Une liberté angoissante

« Le destin conjugal, familial et maternel d’une femme était tracé, il ne l’est plus, explique le psychanalyste Jacques André. La liberté politique est réjouissante, la liberté psychique est angoissante. Il ne
suffit plus de “faire” un enfant, il faut encore le désirer. » Malgré ce pouvoir étourdissant qui nous est donné, nous sommes moins libres que nous aimerions le penser. « Entre vouloir et désirer, il existe une
grande différence, qui renvoie à la notion de conscient et d’inconscient, rappelle la psychanalyste Catherine Mathelin. On peut être conscient de vouloir quelque chose, et, dans la part de nous que nous ne connaissons pas et qui reste inconsciente, ne pas en vouloir. Le désir a partie liée avec l’inconscient. Nous ne connaissons jamais vraiment ce qu’il en est de notre désir. Une part de lui demeure toujours énigmatique. »

Le bon moment

«Ce serait l’un des plus grands triomphes de l’humanité si l’on parvenait à élever l’acte responsable de la procréation au rang d’action intentionnelle », expliquait Freud dans La Première Théorie des névroses (PUF, “Quadrige”). Un demi-siècle avant l’invention de la pilule,
Sigmund Freud lui-même rêvait d’une humanité qui n’aurait plus à subir les grossesses, mais pourrait les décider.
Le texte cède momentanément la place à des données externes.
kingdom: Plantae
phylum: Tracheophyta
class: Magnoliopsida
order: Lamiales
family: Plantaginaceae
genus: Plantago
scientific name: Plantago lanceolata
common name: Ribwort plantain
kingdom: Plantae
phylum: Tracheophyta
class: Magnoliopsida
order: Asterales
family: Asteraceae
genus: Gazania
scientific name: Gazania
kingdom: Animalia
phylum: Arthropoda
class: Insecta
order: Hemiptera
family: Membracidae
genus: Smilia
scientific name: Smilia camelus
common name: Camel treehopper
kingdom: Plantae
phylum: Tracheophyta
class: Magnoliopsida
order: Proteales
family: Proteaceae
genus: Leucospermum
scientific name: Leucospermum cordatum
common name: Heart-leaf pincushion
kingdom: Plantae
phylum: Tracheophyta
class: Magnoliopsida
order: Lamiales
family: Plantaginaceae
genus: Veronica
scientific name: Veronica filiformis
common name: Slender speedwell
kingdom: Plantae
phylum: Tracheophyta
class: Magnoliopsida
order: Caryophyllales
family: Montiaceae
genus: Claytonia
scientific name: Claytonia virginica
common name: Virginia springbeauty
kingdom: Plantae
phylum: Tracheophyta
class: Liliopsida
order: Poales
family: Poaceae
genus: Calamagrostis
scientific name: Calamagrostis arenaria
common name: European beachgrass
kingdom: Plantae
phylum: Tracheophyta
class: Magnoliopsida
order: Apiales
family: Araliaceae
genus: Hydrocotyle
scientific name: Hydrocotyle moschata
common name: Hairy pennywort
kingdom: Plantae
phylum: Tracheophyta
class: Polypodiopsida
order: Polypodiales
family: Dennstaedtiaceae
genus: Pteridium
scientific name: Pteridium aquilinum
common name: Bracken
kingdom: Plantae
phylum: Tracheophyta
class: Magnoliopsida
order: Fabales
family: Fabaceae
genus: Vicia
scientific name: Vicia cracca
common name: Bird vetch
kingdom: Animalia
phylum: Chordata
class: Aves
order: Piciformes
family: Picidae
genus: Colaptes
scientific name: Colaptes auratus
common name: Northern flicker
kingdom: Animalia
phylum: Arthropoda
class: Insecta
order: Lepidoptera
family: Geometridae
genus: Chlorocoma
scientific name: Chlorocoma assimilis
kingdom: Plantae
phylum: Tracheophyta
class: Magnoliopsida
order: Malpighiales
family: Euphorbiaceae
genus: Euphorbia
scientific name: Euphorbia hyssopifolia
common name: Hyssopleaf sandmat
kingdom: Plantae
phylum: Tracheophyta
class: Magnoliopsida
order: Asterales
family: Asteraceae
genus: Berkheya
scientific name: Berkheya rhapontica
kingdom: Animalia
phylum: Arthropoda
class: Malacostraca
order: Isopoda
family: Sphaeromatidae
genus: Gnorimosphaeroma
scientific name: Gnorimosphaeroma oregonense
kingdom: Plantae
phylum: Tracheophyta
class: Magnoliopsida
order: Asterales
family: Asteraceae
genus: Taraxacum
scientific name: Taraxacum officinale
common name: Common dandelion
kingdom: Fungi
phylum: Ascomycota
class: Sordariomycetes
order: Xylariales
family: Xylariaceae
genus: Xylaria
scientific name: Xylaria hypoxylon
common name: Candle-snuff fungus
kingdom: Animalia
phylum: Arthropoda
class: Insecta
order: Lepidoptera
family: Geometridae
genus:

Lui qui avait cessé toute vie sexuelle à 40 ans, pour ne plus courir le risque d’être père, n’avait sans doute pas mesuré le fossé de perplexité qui allait s’ouvrir sous
nos pas à l’heure de choisir d’avoir un enfant ou pas. D’autant que si nous pouvons décider du moment de sa conception grâce à la contraception, nous pouvons aussi, dans certains cas, repousser l’âge de procréer et vaincre l’infertilité.

Un désir sexué

Hommes et femmes ne sont pas égaux devant le désir d’enfant. Chez la petite fille, il prend naissance dès le premier poupon qu’elle berce, vers 2 ou 3 ans. Il a grandi dans la tête de la future femme au fil des
années, porteur de son histoire intime, de ses joies, de ses chagrins, de ses richesses et de ses manques. Pour les jeunes garçons – souvent moins portés sur les poupées –, la démarche n’est pas la même. L’enfant imaginaire est alors la représentation d’un rôle social, d’une responsabilité paternelle. Pour Jean-François Daubech, psychiatre et psychanalyste, spécialisé dans l’accompagnement de couples infertiles, «
le projet d’enfant est porté, soutenu, animé par les femmes, beaucoup plus que par les hommes. La raison en est que le désir d’enfant chez la femme est une dimension vitale, un accomplissement personnel qu’elles considèrent comme indispensable. Le désir de l’homme est que sa femme soit heureuse, et si cela passe par des enfants, va pour des enfants ». Quoi qu’il en soit, pour les deux sexes, « le bébé imaginaire est un étonnant voyageur de la psyché, grand bourlingueur de nos “lointains intérieurs”, raconte joliment le pédo psychiatre Patrick Ben Soussan. Il vient de notre préhistoire, du fin fond de nos inconscients, et porte
témoignage, à notre insu, de nos désirs les plus secrets ».